Meet once a month to discuss "what's happening." The group becomes a knowledge base, a sounding board and an idea factory that provides solutions and reduces troubleshooting time.

2. Periodically, meet with key customers as a group. Pick their brains about what they want and what they will want. Bounce ideas off of them.

These meetings strengthen customer relationships and let you develop your next-move strategy.

Plan your agenda. It's about input; it's not a commercial.

To encourage an open forum, avoid inviting direct competitors. Ask the group what you can do to improve your product and service delivery. Don't be defensive if you hear some negative comments.

"No Man's Land - What to Do When Your Company is TOO BIG to Be Small but TOO SMALL to Be Big" by Doug Tatum, Portfolio, $24.95.

No Man's Land (NML) is occupied by firms in the 20-100 employee range. The NML Challenge: How you handle growth dictates whether you go back, go under or go on.

NML's foreign landscape comes with four, interrelated decision signposts: Market, Management, Model and Money. They seem familiar because every small business start-up plan covers them - but they take on an entirely new perspective in NML.

Market -The business suffers from identity crisis as the promise-deliver decisions multiply. Operations must keep pace with sales. Quality and on-time delivery must be maintained. That requires backroom investment. The development of real systems for accounting, customer service, HR, production/service delivery and product development takes time - and it won't be cheap.

At some point, you must deal with customer profiles. Decide which customers offer growth and profit potential versus those that have maxed out. Those that grew you into NML may not be able to grow you out. Look at sales prospecting, too. What customers are you targeting? Why? Can your existing sales force deal with these prospects?

Management - Focus on the "Man" in No Man's Land. NML is the place to leave the entrepreneurial ego. It's tough for entrepreneurs to let go, but it takes a team to grow the business. Decisions have to be made quickly; staff and customers can't wait until the owner has time. Employees must share responsibility and accountability. Can your existing workforce take the business where it needs to grow?

Having a team in place makes it easier to procure funds, too. Lenders see more value in a total organization.
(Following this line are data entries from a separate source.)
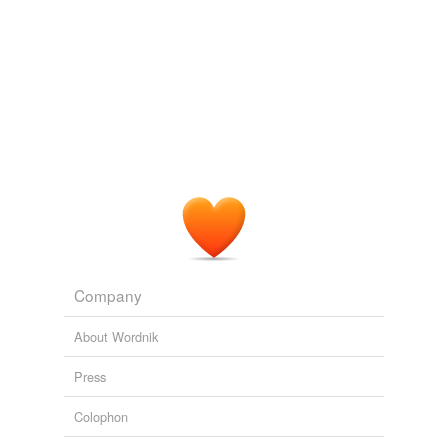
with
coagulative
necrosis of the epidermis.
PLoS ONE Alerts: New Articles
Patricia Renesto et al. 2008
c. diffuse
coagulative
necrosis of alveolar epithelial
cells with intra-alveolar hemorrhage.
Recently Uploaded Slideshows
2009
Company
About Wordnik
Press
Colophon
Model - Businesses entering NML are built without much infrastructure. Costs are minimized (particularly labor, because the entrepreneur wears so many hats). The dynamics of Market and Management in NML create infrastructure and accompanying increases in overhead. The business model must adapt or profitability will tumble.

Money - Growing businesses usually underestimate the amount of funds required to sustain growth. Why? The owners don't really understand cash flow. It's a timing thing - the balancing act between cash receipts and cash outlays. While borrowing may be helpful, often essential, a firm can't borrow its way to growth without positive cash flow.

"Responsibility at Work - How Leading Professionals Act (or Don't Act) Responsibly" edited by Howard Gardner, Jossey-Bass, $27.95.

"It's not my problem." We've heard or said those words at various times when dealing with workplace situations. Based upon over 1,200 interviews, those laissez-faire words generate many of the real problems of organizations. Instead of stepping up, people step back. Problems are problems. Buck passing allows the problem to get one-day, one-week, one-month bigger and much harder to solve.

My favorite chapter is "Creativity and Responsibility". Mr. Gardner and others chide creative people who think that creativity gives them a free pass when it comes to responsibility. The end never justifies the means. They also praise creative people who look at creativity as the opportunity to produce their best work and help others produce the same.

Being creative isn't a trait. It is a calling. It thrives on a passion for excellence. Creativity requires an appreciation of the past - standing on the shoulders of giants - and the present. It respects the work of others.

Creativity and responsibility are bound by lack of self-interest. Caring about the present and the future of the organization and the impact on coworkers makes creativity responsible.

The book is an exercise in self-examination.